* Ação necessária 1 *
Como você resumiria em duas frases o texto sobre as polêmicas de Renato?
* Ação necessária 2 *
Dê prosseguimento ao texto sobre as polêmicas de Renato a partir do ponto em que ele termina.

* Texto da página *
%%

Depois de um bom início no Campeonato Carioca pelo alvinegro, Renato cutucou os dirigentes flamenguistas.
— O indisciplinado também faz gol, decide partidas e resolve. Vamos ver o que o santinho vai dar no campeonato — disparou.
Renato foi pivô de uma nova polêmica na final do Brasileirão de 1992, quando o Botafogo perdeu o título para o Flamengo. Após derrota por 3 a 0 no jogo de ida, o jogador foi visto na festa de comemoração do adversário, em um churrasco realizado na casa de Gaúcho, que permanecia no time flamenguista. Como punição, foi afastado e ficou de fora da partida de volta, que terminou empatada em 2 a 2.
— Foi tudo por causa de uma aposta que eles fizeram. O Renato e o Gaúcho eram unha e carne. Eram tão amigos que apostaram que quem perdesse o primeiro jogo teria de pagar um churrasco para o outro. Isso pegou muito mal. Por conta desse episódio, ele acabou saindo do Botafogo e indo para o Cruzeiro — explica o jornalista Cícero Mello, da ESPN Brasil, que trabalhava na época como repórter da Rádio Nacional, do Rio de Janeiro.
Em 1993, Renato voltou para o Flamengo para sua terceira passagem pelo clube. Na derrota por 3 a 2 no Fla-Flu do Torneio Rio-São Paulo, o jogador teve uma forte discussão com Djalminha, colega de time. Os dois trocaram empurrões em meio à partida e só não foram às vias de fato devido à intervenção dos companheiros.

%%

* Registros extraídos *

%%

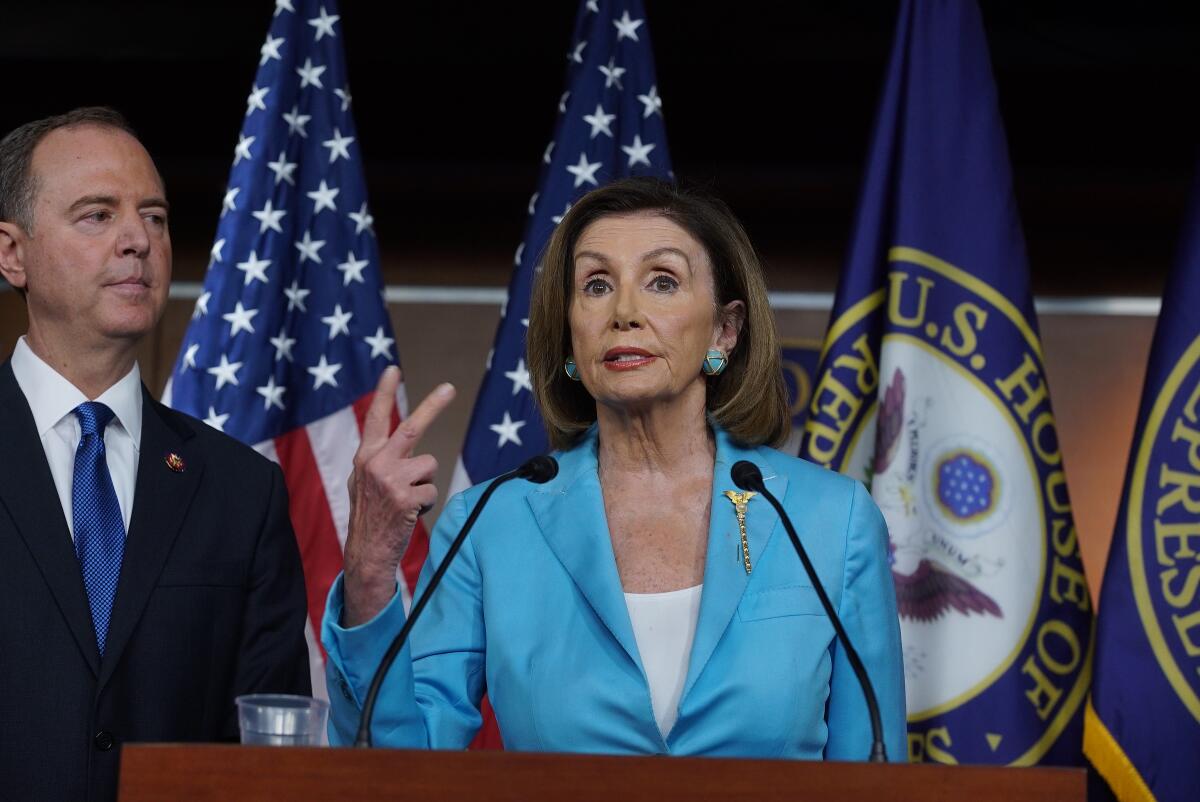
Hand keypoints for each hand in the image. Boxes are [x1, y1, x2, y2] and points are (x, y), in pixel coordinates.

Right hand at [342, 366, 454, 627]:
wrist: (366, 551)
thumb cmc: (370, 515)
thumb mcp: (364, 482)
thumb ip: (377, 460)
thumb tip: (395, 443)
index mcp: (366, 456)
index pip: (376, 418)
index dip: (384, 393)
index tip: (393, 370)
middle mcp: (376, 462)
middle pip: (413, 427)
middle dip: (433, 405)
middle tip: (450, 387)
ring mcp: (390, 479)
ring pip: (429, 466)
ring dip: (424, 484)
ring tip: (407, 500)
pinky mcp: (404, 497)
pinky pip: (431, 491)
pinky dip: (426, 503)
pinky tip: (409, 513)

%%
%%

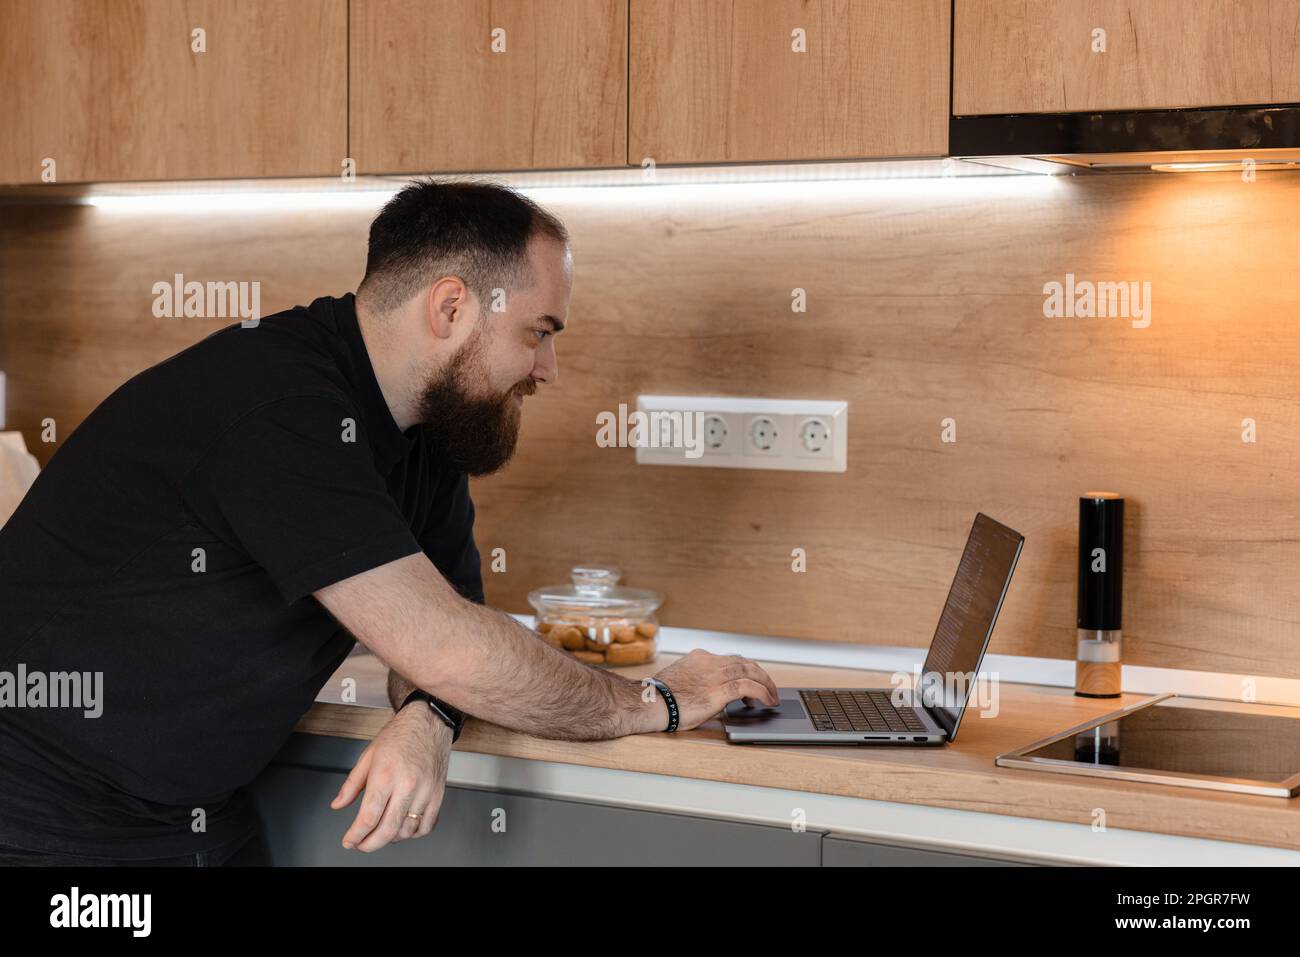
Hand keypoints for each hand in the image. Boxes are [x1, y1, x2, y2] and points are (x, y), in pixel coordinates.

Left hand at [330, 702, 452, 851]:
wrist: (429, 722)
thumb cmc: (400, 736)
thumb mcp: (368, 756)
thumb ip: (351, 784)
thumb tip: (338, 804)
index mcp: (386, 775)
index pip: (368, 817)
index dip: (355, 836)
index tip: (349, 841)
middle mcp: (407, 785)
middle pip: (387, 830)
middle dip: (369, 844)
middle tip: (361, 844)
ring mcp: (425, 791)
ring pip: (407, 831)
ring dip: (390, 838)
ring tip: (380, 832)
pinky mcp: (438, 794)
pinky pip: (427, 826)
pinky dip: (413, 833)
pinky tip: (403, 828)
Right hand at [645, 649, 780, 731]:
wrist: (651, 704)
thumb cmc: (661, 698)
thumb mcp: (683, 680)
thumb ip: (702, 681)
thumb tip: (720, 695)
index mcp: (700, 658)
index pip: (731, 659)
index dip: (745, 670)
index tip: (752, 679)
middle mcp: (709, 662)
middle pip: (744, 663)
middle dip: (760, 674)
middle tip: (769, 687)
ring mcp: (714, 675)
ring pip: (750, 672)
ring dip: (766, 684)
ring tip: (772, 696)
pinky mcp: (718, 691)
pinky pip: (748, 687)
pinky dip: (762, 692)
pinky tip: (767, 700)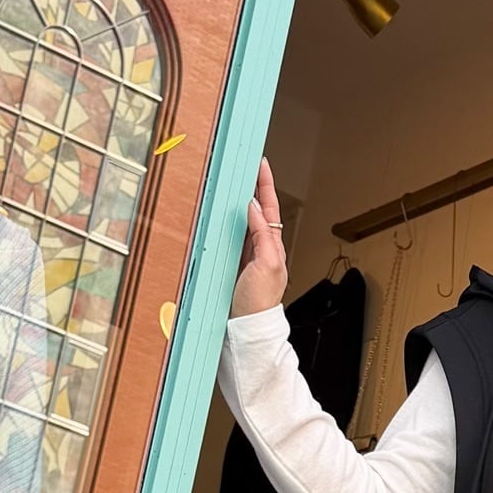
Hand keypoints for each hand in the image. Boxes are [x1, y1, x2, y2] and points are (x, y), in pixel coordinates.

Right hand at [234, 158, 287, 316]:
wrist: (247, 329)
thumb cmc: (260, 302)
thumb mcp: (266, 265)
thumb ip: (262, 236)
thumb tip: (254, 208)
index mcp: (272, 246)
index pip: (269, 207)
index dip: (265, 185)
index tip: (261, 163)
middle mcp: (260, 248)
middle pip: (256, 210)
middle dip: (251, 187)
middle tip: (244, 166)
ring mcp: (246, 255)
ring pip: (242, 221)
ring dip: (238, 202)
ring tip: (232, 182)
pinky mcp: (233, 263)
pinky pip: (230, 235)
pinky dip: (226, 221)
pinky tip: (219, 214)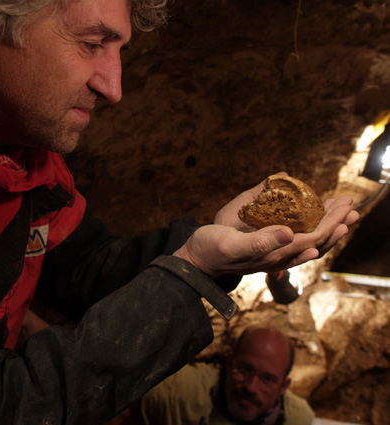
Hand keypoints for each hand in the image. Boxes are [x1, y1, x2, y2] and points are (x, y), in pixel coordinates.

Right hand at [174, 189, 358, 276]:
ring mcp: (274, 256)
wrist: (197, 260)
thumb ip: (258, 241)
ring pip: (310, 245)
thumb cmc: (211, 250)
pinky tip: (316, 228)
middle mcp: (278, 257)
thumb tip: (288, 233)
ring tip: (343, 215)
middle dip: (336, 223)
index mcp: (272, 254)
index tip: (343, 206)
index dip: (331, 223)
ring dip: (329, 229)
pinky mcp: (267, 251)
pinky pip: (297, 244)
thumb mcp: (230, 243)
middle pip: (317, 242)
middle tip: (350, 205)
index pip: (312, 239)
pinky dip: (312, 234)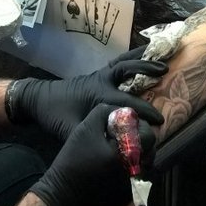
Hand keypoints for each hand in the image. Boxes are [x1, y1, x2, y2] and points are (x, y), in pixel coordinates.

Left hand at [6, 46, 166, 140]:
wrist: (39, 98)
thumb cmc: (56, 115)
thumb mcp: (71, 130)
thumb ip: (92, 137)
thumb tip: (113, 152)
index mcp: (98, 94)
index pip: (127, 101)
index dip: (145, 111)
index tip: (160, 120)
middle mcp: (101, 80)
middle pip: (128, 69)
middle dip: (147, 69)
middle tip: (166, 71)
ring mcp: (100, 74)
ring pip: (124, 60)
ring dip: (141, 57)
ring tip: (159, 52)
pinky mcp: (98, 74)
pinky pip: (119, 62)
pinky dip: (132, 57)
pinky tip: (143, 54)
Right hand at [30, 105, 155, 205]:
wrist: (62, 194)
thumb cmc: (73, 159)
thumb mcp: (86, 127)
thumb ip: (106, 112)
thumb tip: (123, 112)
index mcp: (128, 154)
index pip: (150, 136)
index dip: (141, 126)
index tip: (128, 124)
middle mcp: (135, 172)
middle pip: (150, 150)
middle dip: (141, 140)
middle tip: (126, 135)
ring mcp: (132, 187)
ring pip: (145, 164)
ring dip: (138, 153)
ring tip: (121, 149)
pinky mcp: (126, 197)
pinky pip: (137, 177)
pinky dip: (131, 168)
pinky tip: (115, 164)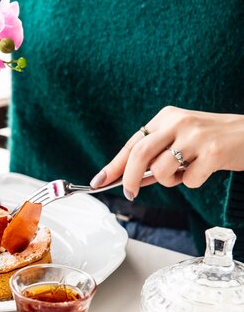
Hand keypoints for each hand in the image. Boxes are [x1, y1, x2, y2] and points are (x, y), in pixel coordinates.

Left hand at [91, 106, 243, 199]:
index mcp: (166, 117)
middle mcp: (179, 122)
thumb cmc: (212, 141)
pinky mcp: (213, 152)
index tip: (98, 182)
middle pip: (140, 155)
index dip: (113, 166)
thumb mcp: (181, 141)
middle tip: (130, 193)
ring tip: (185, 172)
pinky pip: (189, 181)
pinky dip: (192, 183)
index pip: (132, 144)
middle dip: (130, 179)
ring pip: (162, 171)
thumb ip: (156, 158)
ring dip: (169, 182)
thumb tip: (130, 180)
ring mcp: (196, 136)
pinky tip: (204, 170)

%%

* Resposta escrita 1 *
Na final do Brasileirão de 1992, depois da derrota do Botafogo por 3 a 0 no jogo de ida, Renato foi visto na festa de comemoração do Flamengo, na casa de Gaúcho, e foi afastado da partida de volta. Em 1993, já em sua terceira passagem pelo Flamengo, ele discutiu e trocou empurrões com o colega Djalminha durante a derrota por 3 a 2 no Fla-Flu do Torneio Rio-São Paulo.

* Resposta escrita 2 *
— Se pedir para marcar é uma ofensa, vou pedir para sair do time — disse Renato, após o jogo.
— Pode reclamar, mas sem xingamento. Nós dois estávamos de cabeça quente — defendeu-se Djalminha, que acabou sendo dispensado do Flamengo por conta do episódio.
Anos depois, ambos fizeram as pazes.
Relação estremecida em 1995
A relação de Renato com o Flamengo sofreu um abalo em 1995, quando o então presidente flamenguista Kléber Leite, em uma iniciativa ousada, tirou o craque Romário do Barcelona e formou o chamado "ataque dos sonhos", com Edmundo e Sávio. Oferecido ao clube pelos seus representantes, Renato foi preterido pela direção e acabou acertando com o Fluminense.
— O assunto dividiu opiniões, pois ele vinha de uma passagem ruim pelo Atlético-MG. Alguns alegavam que a história do atleta pelo clube deveria ter sido levada em consideração. Mas o Renato acabou indo para o rival, onde virou ídolo. Passou, então, a surgir um certo rancor com a torcida flamenguista, mas a verdade é que ele só foi jogar no Fluminense porque a direção do Flamengo e o técnico Vanderlei Luxemburgo não quiseram contratá-lo — relembra o jornalista Wilson Pimentel, ex-repórter das rádios Tupi e Manchete, atualmente membro da equipe de comunicação da Conmebol.
Um dos episódios mais marcantes da história do futebol carioca foi o famoso gol de barriga, marcado por Renato no Fla-Flu da final do Campeonato Carioca de 1995. Com um time desacreditado, o Fluminense venceu o favorito Flamengo, turbinado pelo ataque dos sonhos. O gol decisivo de Renato no Maracanã, que selou a vitória por 3 a 2, fez o jogador virar um dos maiores ídolos da história do Tricolor das Laranjeiras.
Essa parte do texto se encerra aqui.